WHAT TO DO> Gather every line of the entries that includes the word "lines".

Saved data entries:

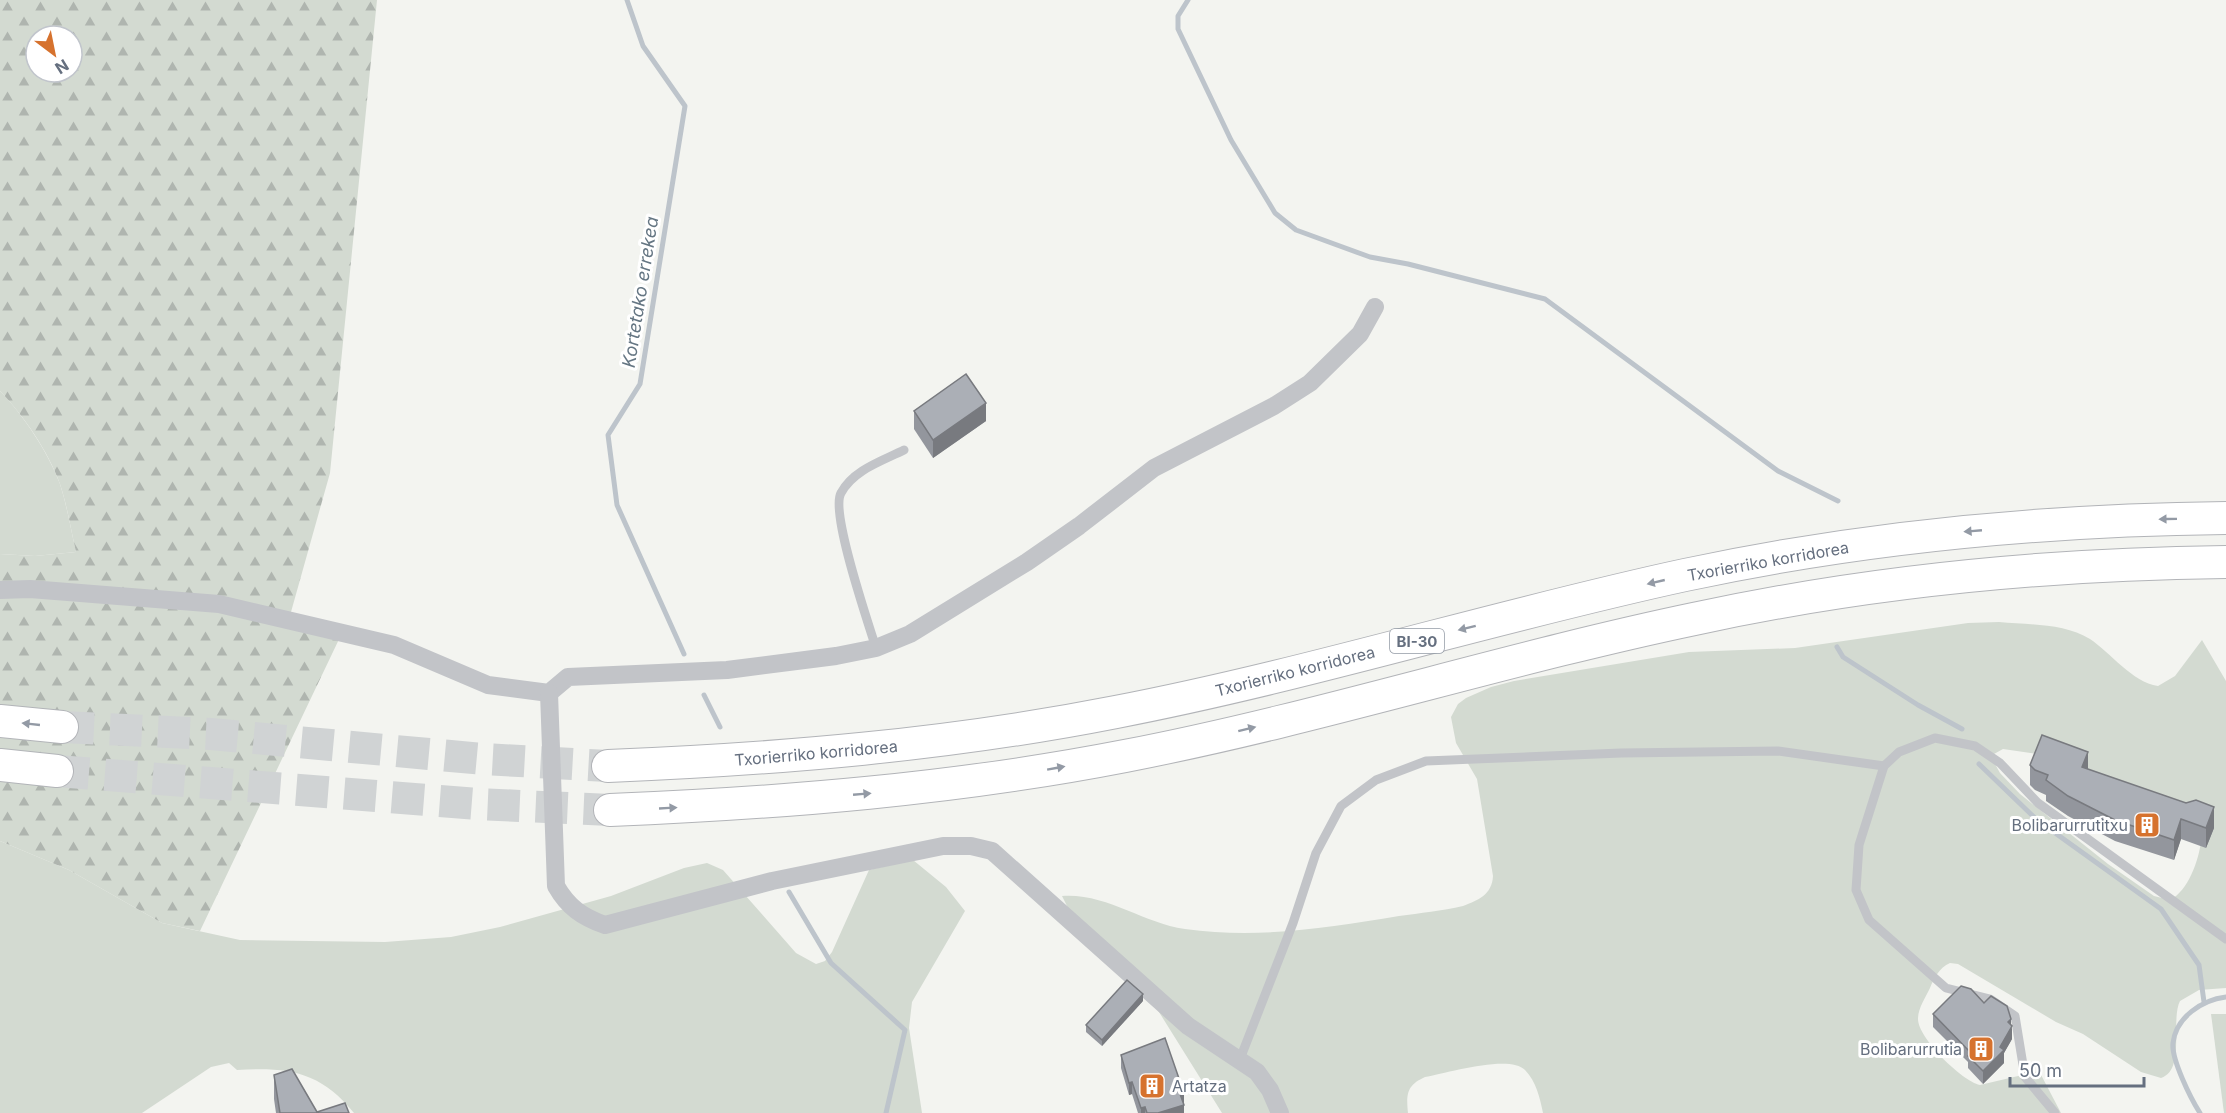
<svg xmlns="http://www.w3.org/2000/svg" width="2226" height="1113" font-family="Inter,sans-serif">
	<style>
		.green { fill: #d3dad1; fill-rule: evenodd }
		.forest { fill: url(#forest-firs); fill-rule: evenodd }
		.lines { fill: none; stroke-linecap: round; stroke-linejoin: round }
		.stream { stroke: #bdc4cb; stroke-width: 5 }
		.highway-tunnel { stroke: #d0d3d4; stroke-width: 32; stroke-dasharray: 32 16; stroke-linecap: butt }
		.highway-casing { stroke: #b2b4b8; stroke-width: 34 }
		.lane { stroke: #c2c4c8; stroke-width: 9 }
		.street { stroke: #c2c4c8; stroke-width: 18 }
		.highway { stroke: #fff; stroke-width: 32 }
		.wall { fill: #93969d }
		.shaded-wall { fill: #787a7f }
		.building { fill: #abafb6; stroke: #787a7f; stroke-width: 1.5 }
		.oneway { fill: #939aa5 }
		.labels { text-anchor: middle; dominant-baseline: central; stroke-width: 6; stroke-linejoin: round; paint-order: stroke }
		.shield { fill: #fff; stroke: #939aa5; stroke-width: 1.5 }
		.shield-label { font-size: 15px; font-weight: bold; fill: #656f7f }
		.street-label { font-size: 16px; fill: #656f7f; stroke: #fff }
		.poi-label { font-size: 16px; fill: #656f7f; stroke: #fff; text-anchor: end }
		.water-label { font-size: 18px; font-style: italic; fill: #657683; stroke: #fff }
	</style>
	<defs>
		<pattern id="forest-firs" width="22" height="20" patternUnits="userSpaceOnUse" patternTransform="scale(1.5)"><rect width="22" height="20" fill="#d3dad1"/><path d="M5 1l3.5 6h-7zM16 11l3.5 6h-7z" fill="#afb5af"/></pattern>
	</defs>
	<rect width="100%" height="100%" fill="#f3f4f0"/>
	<g class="green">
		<path d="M0,391C24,416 48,452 60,484C67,506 71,530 76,552L35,556L0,554Z"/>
		<path d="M1999,622C2029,625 2064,623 2090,639C2111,653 2132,682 2158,686L2175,676L2202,640L2226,681V988L2199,990L2180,1001C2170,1021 2186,1070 2161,1078L2141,1072L2083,1034L2056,1022L1958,964L1950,963C1939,968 1934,978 1930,988C1926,997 1918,1008 1918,1019C1918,1038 1962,1081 1980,1085L2039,1071L2061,1113H1543C1540,1098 1536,1081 1525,1070C1510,1054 1447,1073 1425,1077C1407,1085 1406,1094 1408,1113H1222L1149,996L1068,908L1062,896C1107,893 1142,923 1185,929C1258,939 1327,928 1399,916C1420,913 1442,911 1463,906C1478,900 1492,895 1493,876L1477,779L1456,743L1451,717L1458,704L1466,698L1491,687L1514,681L1689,652L1795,648L1968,623ZM2003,749L2038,754L2201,841C2199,860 2188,891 2170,900L2154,896L2108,864L2020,794L2000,773L1995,764L1994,754Z"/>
		<path d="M0,841L69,870L162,923L240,940L385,942L451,937L500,927L611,896L684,868L707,863L723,870L796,953L816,964L825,961L832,952L869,870L913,860L946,887L965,911L912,1002L909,1028L922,1113H354C320,1071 288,1067 237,1070L229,1063L211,1067L142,1113H0Z"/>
		<polygon points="2211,1014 2226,1014 2226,1113 2224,1113"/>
	</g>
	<path class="forest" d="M0,0H377L330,473L291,612L342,633L200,931L162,923L69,870L0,841V554L35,556L76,552C71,530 67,505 60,484C48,451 24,416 0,391ZM36,36H72V72H36Z"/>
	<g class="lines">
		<g class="stream">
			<polyline points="627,0 643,46 685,106 640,384 608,435 617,505 684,654"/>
			<polyline points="1188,0 1178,16 1178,29 1231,140 1275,213 1296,230 1370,257 1408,264 1545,299 1778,471 1838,501"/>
			<polyline points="1837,647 1843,657 1918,705 1962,729"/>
			<polyline points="704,695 720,727"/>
			<polyline points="1979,764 2037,820 2161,909 2199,965 2204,1002"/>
			<polyline points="789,892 831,963 905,1030 886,1113"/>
			<path d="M2200,1113C2191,1099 2171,1059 2173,1043C2176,1017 2202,1000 2226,997"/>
		</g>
		<g class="highway-tunnel">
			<polyline points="62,727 211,734 483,759 608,766"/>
			<polyline points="57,771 478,804 610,810"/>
		</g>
		<g class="highway-casing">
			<g id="highway">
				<polyline points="0,721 62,727"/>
				<polyline points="0,765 57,771"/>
				<path d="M608,766C779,759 948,745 1116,712C1308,675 1495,616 1685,575C1863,537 2045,520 2226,518"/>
				<path d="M610,810C783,803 955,789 1125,756C1317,719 1503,659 1694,619C1869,581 2047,564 2226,562"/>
			</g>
		</g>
		<g class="lane">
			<path d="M876,648C868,622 830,512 841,493C853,470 882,461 904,450"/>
			<polyline points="1240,1059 1293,923 1316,853 1341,806 1376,780 1426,761 1621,753 1778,751 1884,766"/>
			<polyline points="2055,1113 2025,1077 2015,1016 1990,999 1946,988 1869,920 1856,890 1859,845 1884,766 1899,752 1935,738 1975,746 2000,763 2038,803 2226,939"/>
		</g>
		<g class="street">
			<polyline points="0,590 30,589 219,604 394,645 488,685 549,693 568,677 727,670 836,656 876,648 910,634 1027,562 1079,526 1154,468 1274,406 1310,383 1360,334 1375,307"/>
			<path d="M549,693L556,886C568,907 582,917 605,925L772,881L943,846H971L992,851L1188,1026L1257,1072L1270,1090L1280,1113"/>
		</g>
		<use href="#highway" class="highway"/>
	</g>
	<g class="wall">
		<polygon points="914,411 986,421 933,458 914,429"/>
		<polygon points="2030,765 2088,769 2214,828 2206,848 2181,839 2174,860 2115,841 2068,816 2046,801 2046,795 2035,790 2030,785"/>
		<polygon points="1143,1001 1102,1046 1086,1032 1086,1025"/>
		<polygon points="1984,1003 2011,1025 2012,1039 2004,1053 2004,1063 1983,1084 1968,1068 1968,1062 1933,1027 1933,1014"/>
		<polygon points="1121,1055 1184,1105 1184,1113 1138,1113 1132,1094 1129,1095 1121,1068"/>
		<polygon points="274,1075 317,1112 349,1113 276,1113 274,1099"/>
	</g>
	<g class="shaded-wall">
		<polygon points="986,403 986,421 933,458 933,440"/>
		<polygon points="2088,752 2088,773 2082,767"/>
		<polygon points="2214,807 2214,828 2206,848 2206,828"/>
		<polygon points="2181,819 2181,839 2174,860 2174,840"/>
		<polygon points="1143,994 1143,1001 1102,1046 1102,1040"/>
		<polygon points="2011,1019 2011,1029 2012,1026 2012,1039 2004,1053 2004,1063 1983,1084 1983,1071 2000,1047 2008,1022"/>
		<polygon points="1132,1082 1132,1094 1129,1095 1129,1083"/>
		<polygon points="1184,1093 1184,1113 1158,1113 1180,1094"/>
		<polygon points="1145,1107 1145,1113 1141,1113 1141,1108"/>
	</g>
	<g class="building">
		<polygon points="966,374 986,403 933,440 914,411"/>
		<polygon points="2042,735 2088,752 2082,767 2186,803 2196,800 2214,807 2206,828 2181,819 2174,840 2115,820 2068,796 2046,780 2048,775 2035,770 2030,765"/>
		<polygon points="1127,980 1143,994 1102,1040 1086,1025"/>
		<polygon points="1961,986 1971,989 1984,1003 1991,996 2007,1006 2011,1019 2008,1022 2012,1026 2000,1047 2004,1050 1983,1071 1968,1056 1971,1053 1933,1014"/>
		<polygon points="1165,1038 1184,1093 1180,1094 1184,1105 1158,1113 1147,1113 1145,1107 1141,1108 1132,1082 1129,1083 1121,1055"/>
		<polygon points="292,1069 317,1112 345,1103 349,1113 280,1113 274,1075"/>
	</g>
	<defs><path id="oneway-solid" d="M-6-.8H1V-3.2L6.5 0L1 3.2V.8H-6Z" transform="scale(1.5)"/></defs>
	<g class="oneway">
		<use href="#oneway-solid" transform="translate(2168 519) rotate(179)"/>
		<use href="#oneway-solid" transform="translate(1973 531) rotate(175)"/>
		<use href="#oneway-solid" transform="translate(1656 582) rotate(167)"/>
		<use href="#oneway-solid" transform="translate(1467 628) rotate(166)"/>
		<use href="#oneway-solid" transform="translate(31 724) rotate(-174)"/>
		<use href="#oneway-solid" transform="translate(1247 729) rotate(-14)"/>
		<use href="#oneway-solid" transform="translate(1056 768) rotate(-10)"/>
		<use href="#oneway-solid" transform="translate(862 794) rotate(-5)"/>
		<use href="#oneway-solid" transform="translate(668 808) rotate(-3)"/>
	</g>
	<defs>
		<g id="building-square" transform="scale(1.35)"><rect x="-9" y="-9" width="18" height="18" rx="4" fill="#d6722e" stroke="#fff"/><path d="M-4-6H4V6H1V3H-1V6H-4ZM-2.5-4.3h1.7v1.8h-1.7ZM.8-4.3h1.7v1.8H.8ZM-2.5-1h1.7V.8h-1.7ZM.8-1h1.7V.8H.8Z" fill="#fff"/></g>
	</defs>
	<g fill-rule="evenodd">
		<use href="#building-square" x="2147" y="825"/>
		<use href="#building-square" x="1981" y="1049"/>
		<use href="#building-square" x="1152" y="1086"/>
	</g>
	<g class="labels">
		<rect class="shield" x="1390" y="629" width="54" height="24" rx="4.5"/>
		<g class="shield-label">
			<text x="1417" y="641">BI-30</text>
		</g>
		<g class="street-label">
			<text transform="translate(1768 561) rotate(-10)">Txorierriko korridorea</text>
			<text transform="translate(1295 671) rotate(-14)">Txorierriko korridorea</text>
			<text transform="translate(816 753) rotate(-5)">Txorierriko korridorea</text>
		</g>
		<g class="poi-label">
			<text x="2128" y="825">Bolibarurrutitxu</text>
			<text x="1962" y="1049">Bolibarurrutia</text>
			<text x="1172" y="1086" text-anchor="start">Artatza</text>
		</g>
		<g class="water-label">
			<text transform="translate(640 292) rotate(-81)">Kortetako errekea</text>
		</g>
	</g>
	<g transform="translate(54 54) rotate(148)"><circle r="28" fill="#ffffff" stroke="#c1c5cc" stroke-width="1.5"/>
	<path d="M0-4.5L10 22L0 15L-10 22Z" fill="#d6722e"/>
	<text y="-9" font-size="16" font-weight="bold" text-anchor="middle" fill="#656f7f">N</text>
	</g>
	<path d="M2010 1077v9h134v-9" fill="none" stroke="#656f7f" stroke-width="3"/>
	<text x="2019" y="1077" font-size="18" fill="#656f7f" stroke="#ffffff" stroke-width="4.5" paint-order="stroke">50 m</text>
</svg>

ANSWER SPACE>
		.lines { fill: none; stroke-linecap: round; stroke-linejoin: round }
	<g class="lines">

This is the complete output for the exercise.